SD 2010: Brendan Perry laat Domkerk op grondvesten daveren

Zwijgzame Dead Can Dance-veteraan laat weinig ruimte voor subtiliteit

Teks: Arnold le Fèbre / Foto's: Martien Janssen ,

Hoewel enkele uren eerder (folk)bands als Orfeo en Spiritual Front live waren te bewonderen, was het aan Brendan Perry om Summer Darkness 2010 officieel te openen. De Domkerk vormde het decor voor een oorverdovend optreden, waarbij Perry niet alleen veel nummers van zijn nieuwe album 'Ark' de revue liet passeren, maar ook uit zijn rijke Dead Can Dance-verleden putte.

Zwijgzame Dead Can Dance-veteraan laat weinig ruimte voor subtiliteit

Dat de 51-jarige Brendan Perry nog altijd een publiekstrekker van formaat is, blijkt wel uit de behoorlijke rij met fans die zich al rond acht uur op het Domplein heeft gevormd - terwijl het uitverkochte concert pas om negen uur begint. Na wat navraag, blijken weinig ongeduldig trappelende wachtenden bekend te zijn met Brendan Perry als solo-artiest. Voor de meeste van hen is zijn naam nog altijd onlosmakelijk verbonden met die van Dead Can Dance.

De inmiddels ter ziele gegane groep, die Perry begin jaren 80 samen met zangeres Lisa Gerrard oprichtte, geniet nog altijd hoog aanzien onder de Summer Darkness-bezoekers. Hoewel begonnen met experimentele postpunk, ontwikkelde Dead Can Dance in de loop der tijd een geheel eigen idioom: de woordloze, galmende zang van Gerrard (afgewisseld met de wat meer sonore stem van Perry), ingebed in weelderig optrokken klankkathedralen met invloeden uit de klassieke muziek, op smaak gebracht met een mespuntje ambient en gothic.
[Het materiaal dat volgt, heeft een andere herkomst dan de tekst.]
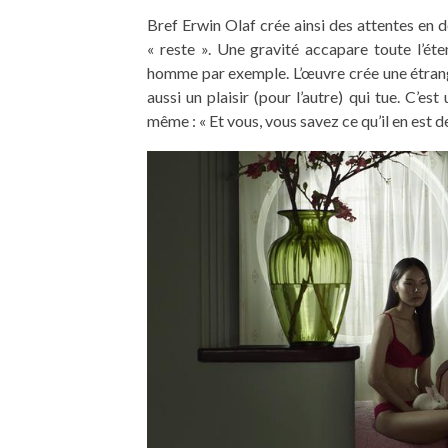
Bref Erwin Olaf crée ainsi des attentes en de
« reste ». Une gravité accapare toute l’é
homme par exemple. L’œuvre crée une étran
aussi un plaisir (pour l’autre) qui tue. C’es
même : « Et vous, vous savez ce qu’il en est de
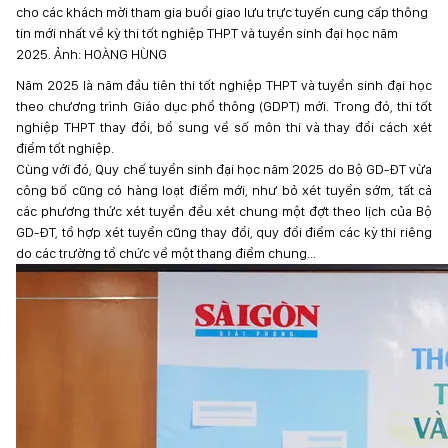
cho các khách mời tham gia buổi giao lưu trực tuyến cung cấp thông
tin mới nhất về kỳ thi tốt nghiệp THPT và tuyển sinh đại học năm
2025. Ảnh: HOÀNG HÙNG
Năm 2025 là năm đầu tiên thi tốt nghiệp THPT và tuyển sinh đại học
theo chương trình Giáo dục phổ thông (GDPT) mới. Trong đó, thi tốt
nghiệp THPT thay đổi, bổ sung về số môn thi và thay đổi cách xét
điểm tốt nghiệp.
Cùng với đó, Quy chế tuyển sinh đại học năm 2025 do Bộ GD-ĐT vừa
công bố cũng có hàng loạt điểm mới, như bỏ xét tuyển sớm, tất cả
các phương thức xét tuyển đều xét chung một đợt theo lịch của Bộ
GD-ĐT, tổ hợp xét tuyển cũng thay đổi, quy đổi điểm các kỳ thi riêng
do các trường tổ chức về một thang điểm chung...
Toen na het weergaloze album Spiritchaser (1996) het doek viel voor Dead Can Dance, stortte zowel Lisa Gerrard als Brendan Perry zich op een solocarrière, waarbij vooral Gerrard erg productief bleek. Perry pakte het wat bescheidener aan: in 1999 zag zijn sfeervolle debuut Eye of the Hunter het licht, hij wierp zich op als producer en begin dit jaar verscheen eindelijk zijn tweede album Ark, dat een behoorlijk ingetogen en elektronisch georiënteerde Perry liet horen.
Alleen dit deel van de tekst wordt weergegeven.